Fehlende Fachkräfte und eine immer volatiler und disruptiver werdende Arbeitsumgebung: Dass Organisationen und ihre Mitarbeitenden positiv mit schwierigen Situationen umgehen können und dabei mental gesund bleiben, gewinnt zunehmend an Bedeutung. Prof. Dr. Silja Hartmann leitet seit 2023 das Fachgebiet für Strategische Führung und Nachhaltigkeitsmanagement an der Technischen Universität Berlin. Im conZepte-Interview spricht sie mit uns über aktuelle Trends in Führung und Management und erklärt, warum Resilienz so wichtig ist.

Frau Hartmann, können Sie zum Einstieg kurz erläutern, welche Management Modelle man derzeit am häufigsten in Unternehmen findet und woran das liegt?

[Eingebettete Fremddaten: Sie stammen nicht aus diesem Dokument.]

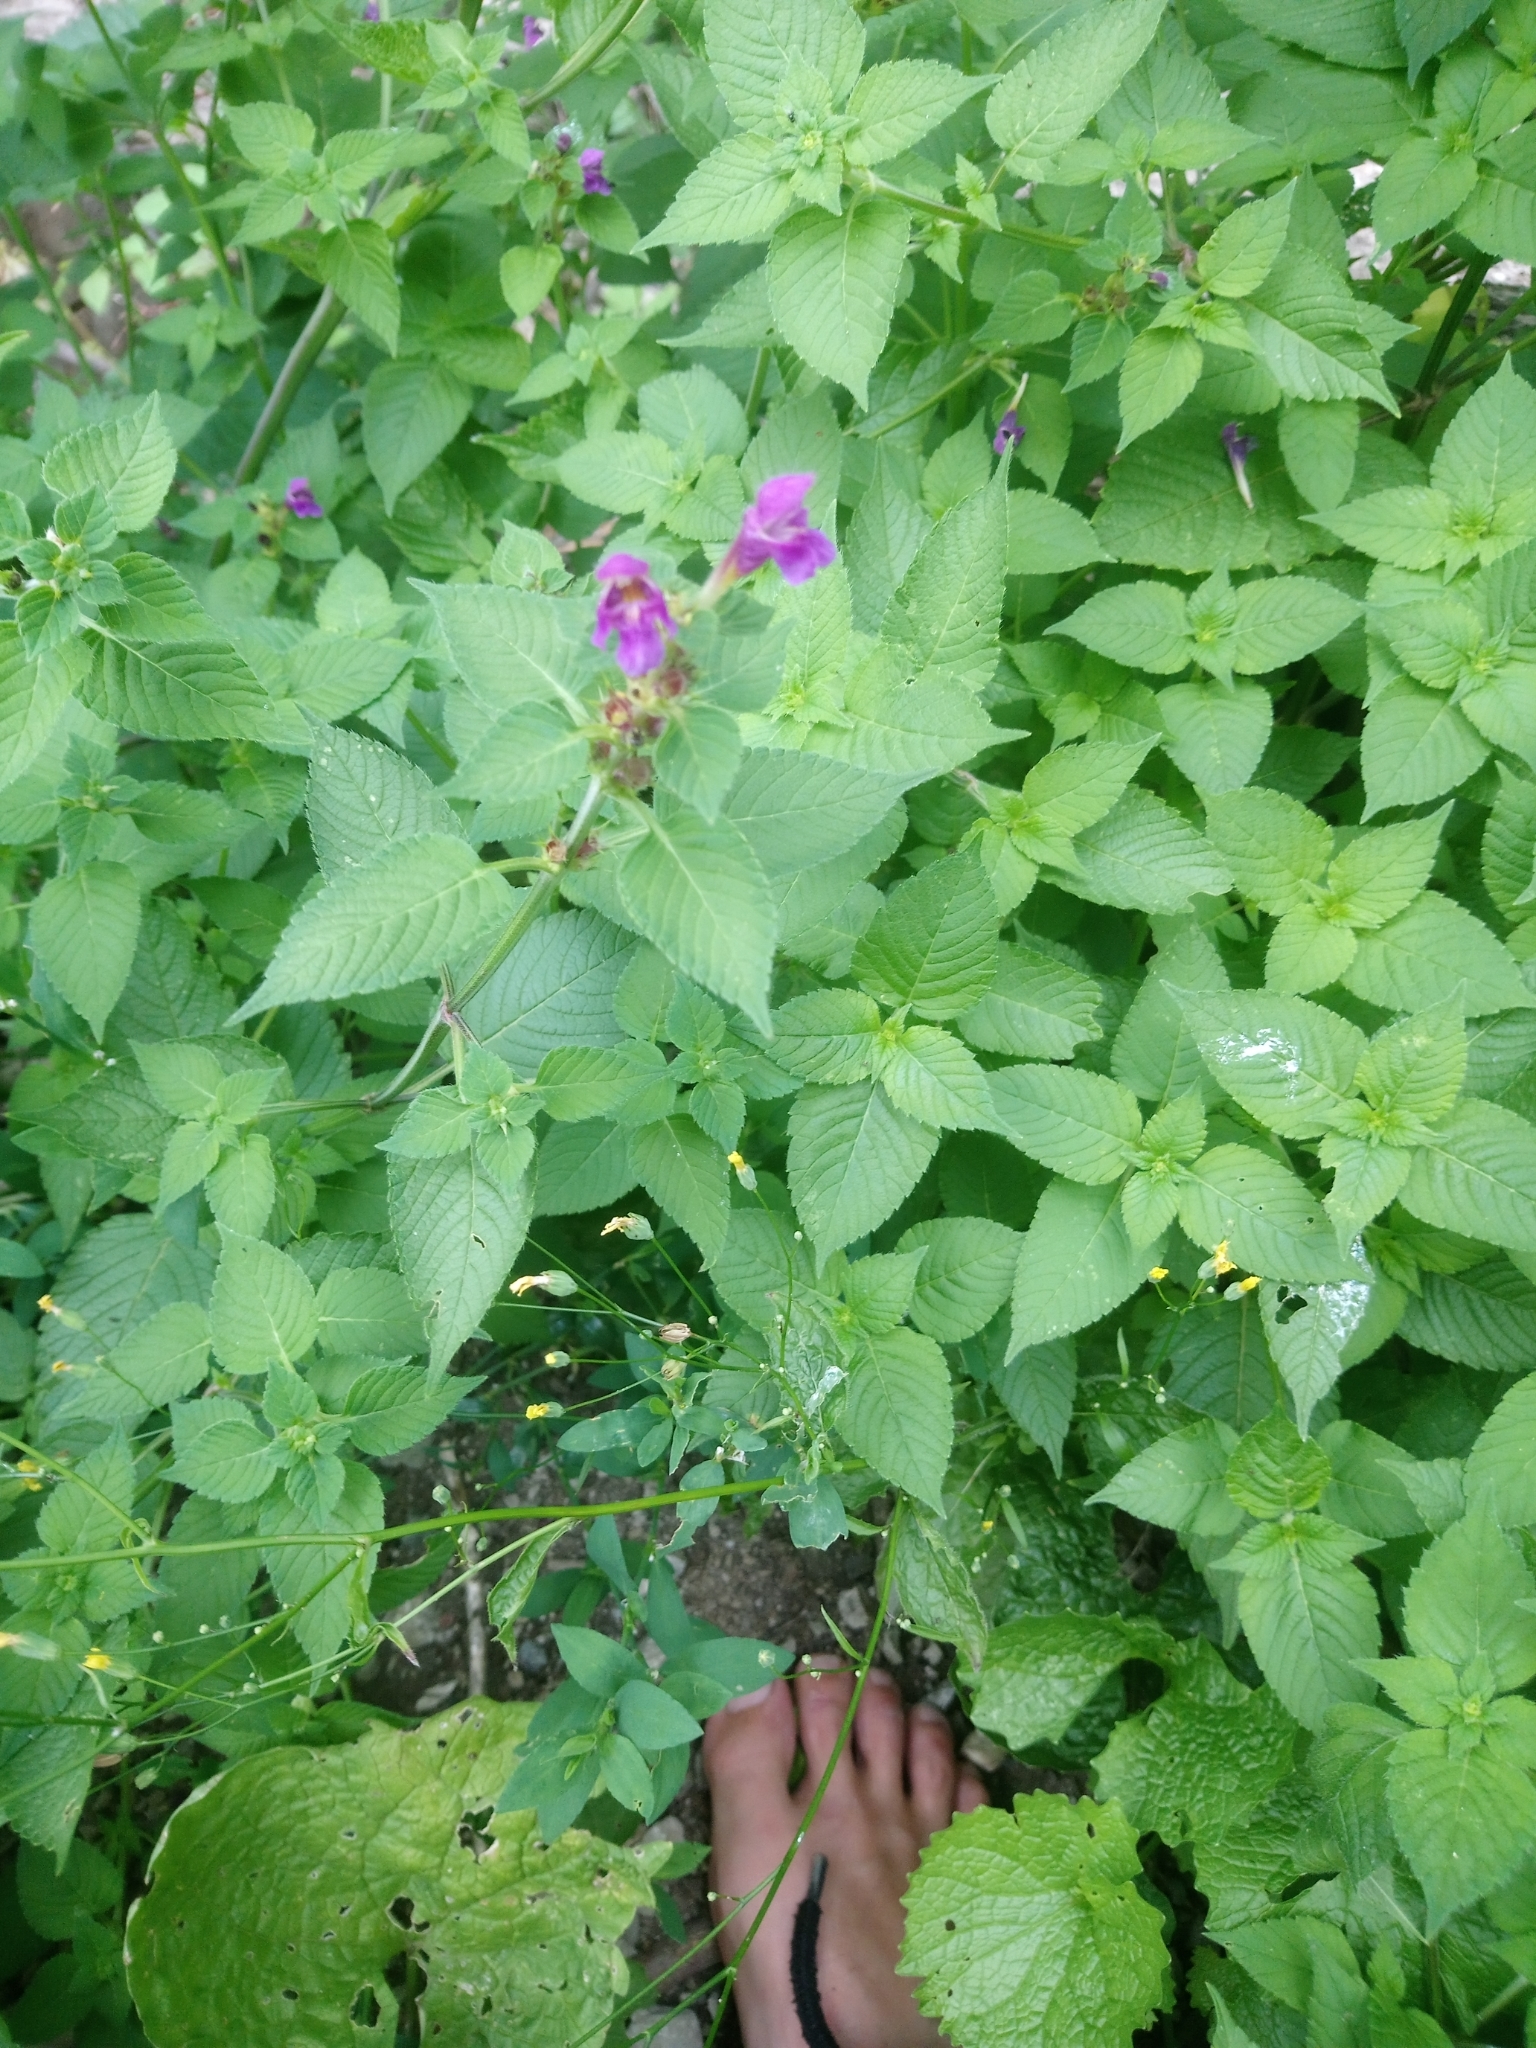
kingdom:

Ein Portrait von Prof. Dr. Silja Hartmann.

© Blende 11

Prof. Dr. Silja Hartmann: Wir beobachten in den letzten Jahren vor allen Dingen sehr häufig, dass man mithilfe von Management Modellen versucht, Unternehmen oder Organisation effizienter zu gestalten. Einfacher gesagt, wird versucht mit weniger mehr zu schaffen, man versucht mit weniger Ressourcen auszukommen oder schneller zu sein. Diese Art der Ausgestaltung funktioniert häufig dann gut, wenn Dinge erledigt werden, die Routine sind. Also wenn schon gewisse Prozesse einstudiert sind und die Tätigkeiten, die in der Organisation anfallen, dann im Rahmen dieser Prozesse ausgeführt werden. Die Frage ist nur, ob eine bis zur Grenze effiziente Ausgestaltung die Freiräume zulässt, die es in dem Moment braucht, wenn etwas passiert, das vielleicht mit den Standard-Prozessen nicht gut zu adressieren ist. Und da sehen wir dann häufig, dass Systeme, Organisationen und Angebote wirklich an ihre Belastungsgrenzen kommen, weil eine gewisse Flexibilität fehlt und sie bis zur Grenze ausgelastet sind. Teilweise ist es dann so, dass die mangelnde Flexibilität von Organisationen mit der Flexibilität von Mitarbeitenden ausgeglichen wird. Da ist die Frage, ob das eine Gestaltungsraum ist, der wirklich langfristig tragbar ist.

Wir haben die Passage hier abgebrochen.